§ ACTIVITY:
Every entry below should be restated word for word, except for its images.

§ EXCERPTED RECORDS:
---

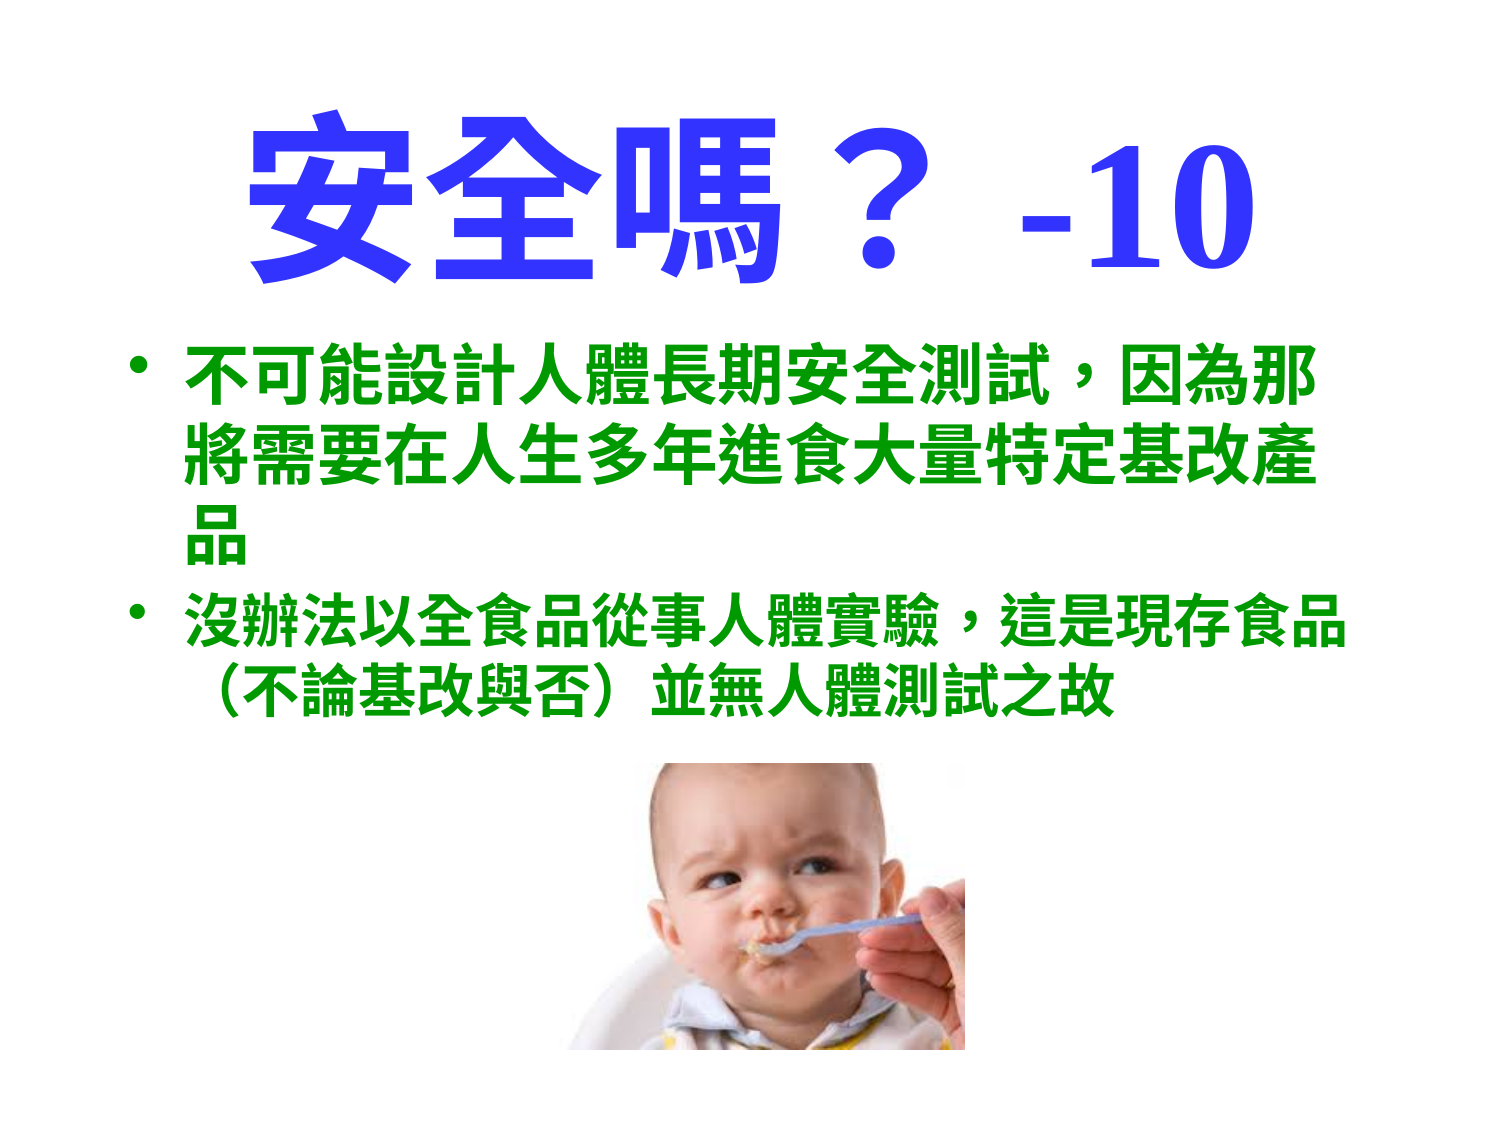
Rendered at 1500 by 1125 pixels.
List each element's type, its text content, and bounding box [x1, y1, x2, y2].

picture [534, 762, 966, 1050]
list 不可能設計人體長期安全測試，因為那將需要在人生多年進食大量特定基改產品 沒辦法以全食品從事人體實驗，這是現存食品（不論基改與否）並無人體測試之故 [112, 324, 1388, 1000]
title 安全嗎？-10 [112, 99, 1388, 288]
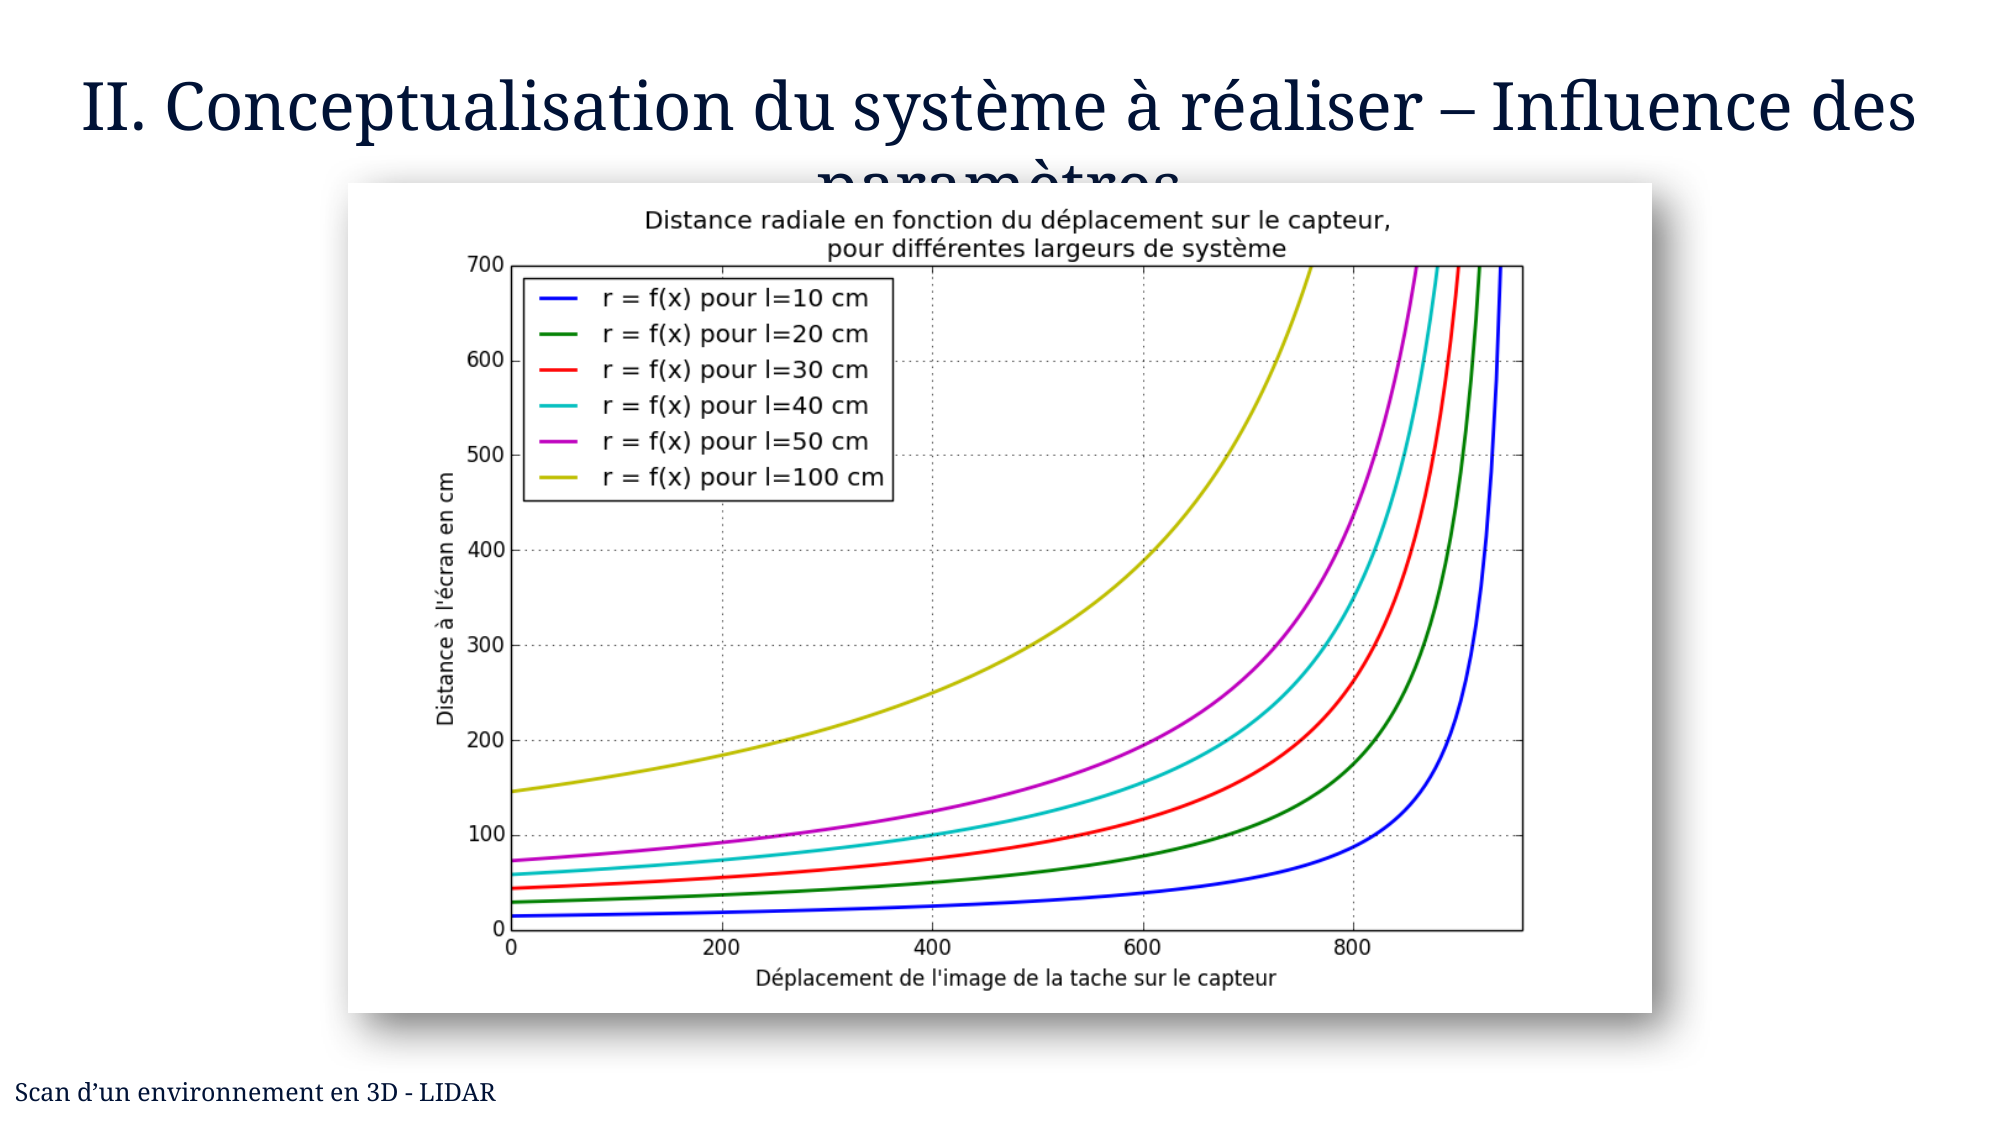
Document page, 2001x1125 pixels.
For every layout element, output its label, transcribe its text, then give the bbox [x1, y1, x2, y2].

text_box II. Conceptualisation du système à réaliser – Influence des paramètres [0, 56, 2000, 232]
picture [348, 182, 1652, 1013]
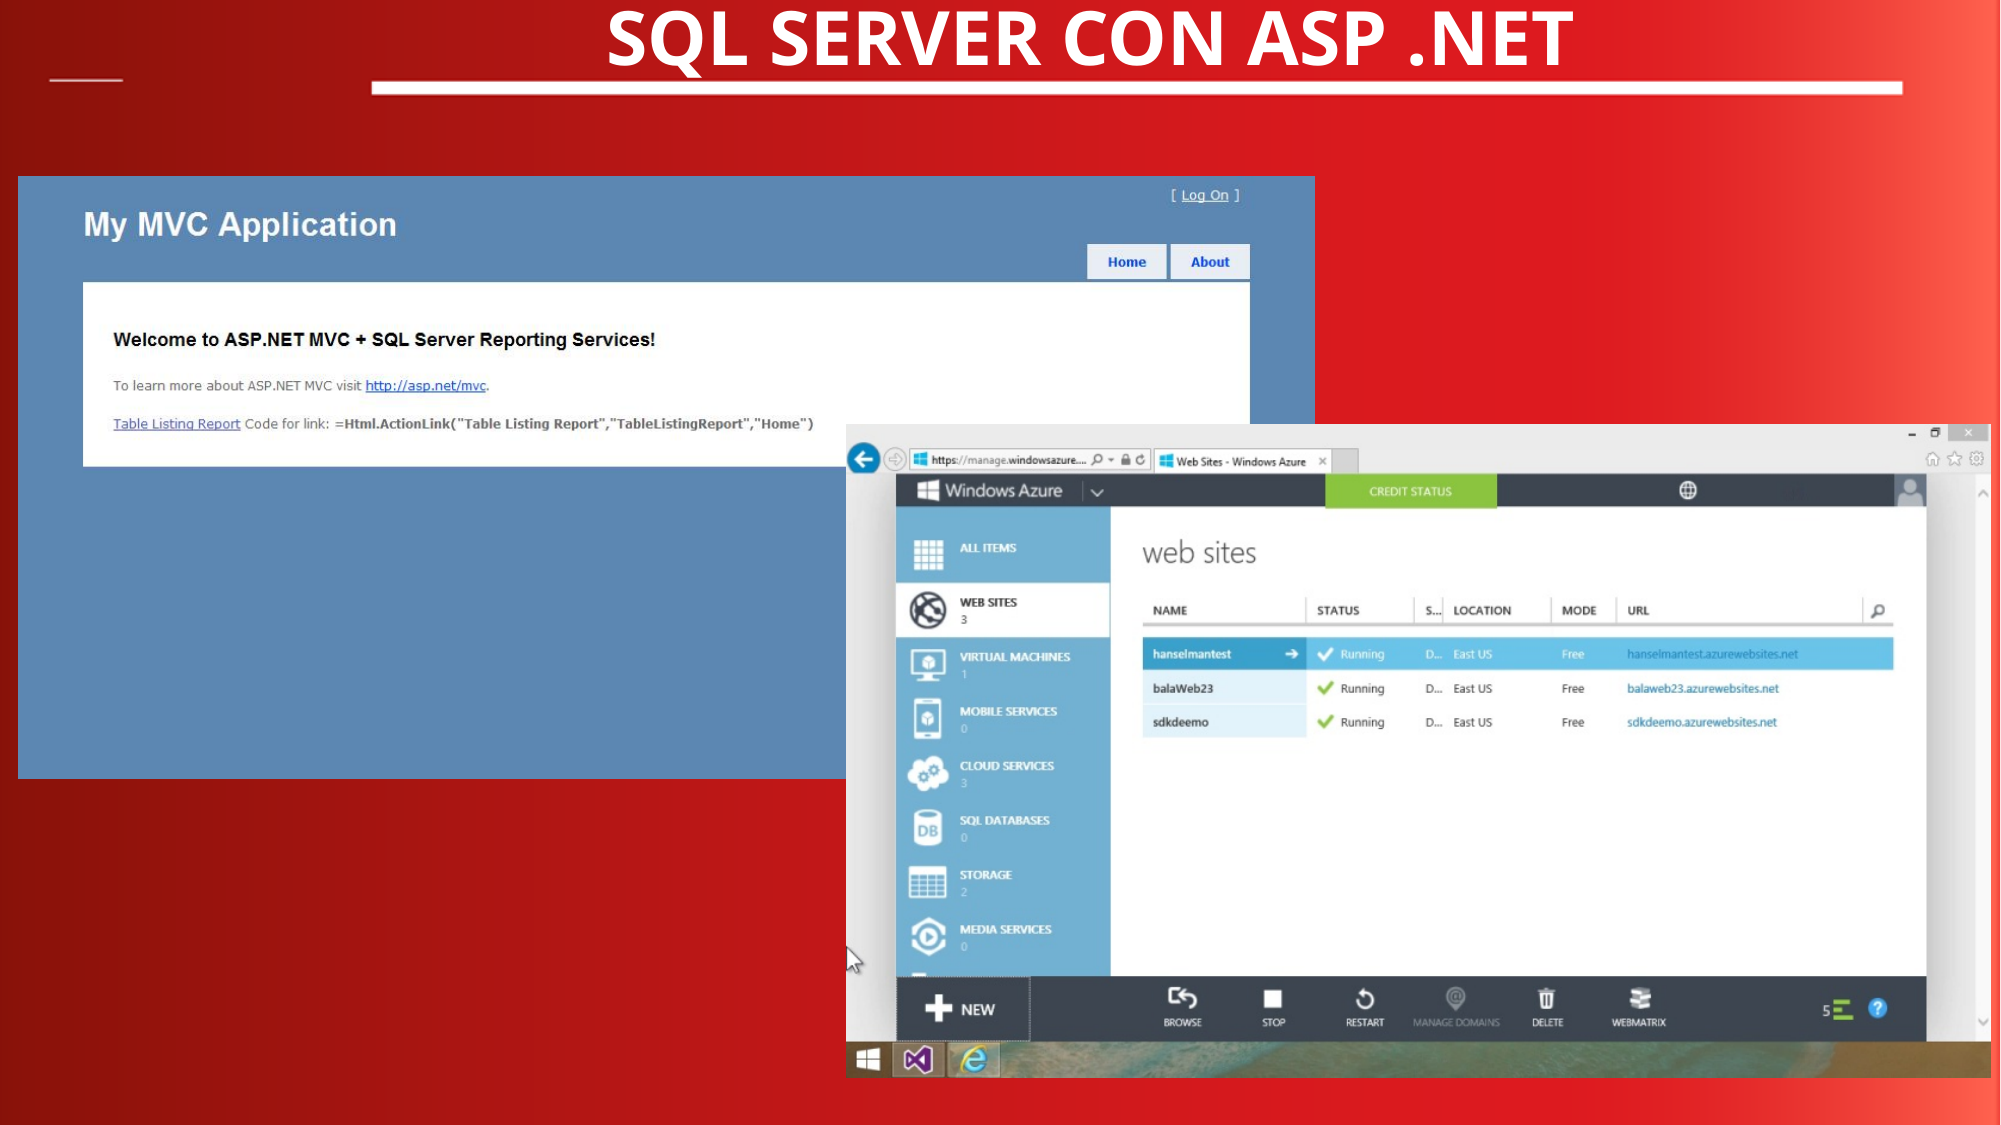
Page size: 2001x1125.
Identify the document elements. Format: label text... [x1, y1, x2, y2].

text_box SQL SERVER CON ASP .NET [591, 0, 1629, 88]
picture [0, 0, 2001, 1125]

---

§ SOLUTION FOR THIS PROBLEM:
Rendered at 1500 by 1125 pixels.
List each element's type, its text content, and bounding box [x1, y1, x2, y2].

picture [534, 762, 966, 1050]
list 不可能設計人體長期安全測試，因為那將需要在人生多年進食大量特定基改產品 沒辦法以全食品從事人體實驗，這是現存食品（不論基改與否）並無人體測試之故 [112, 324, 1388, 1000]
title 安全嗎？-10 [112, 99, 1388, 288]
Document page, 2001x1125 pixels.
For every layout element, output its label, transcribe its text, then give the bbox [x1, y1, x2, y2].

text_box II. Conceptualisation du système à réaliser – Influence des paramètres [0, 56, 2000, 232]
picture [348, 182, 1652, 1013]
Page size: 2001x1125.
Identify the document elements. Format: label text... [x1, y1, x2, y2].

text_box SQL SERVER CON ASP .NET [591, 0, 1629, 88]
picture [0, 0, 2001, 1125]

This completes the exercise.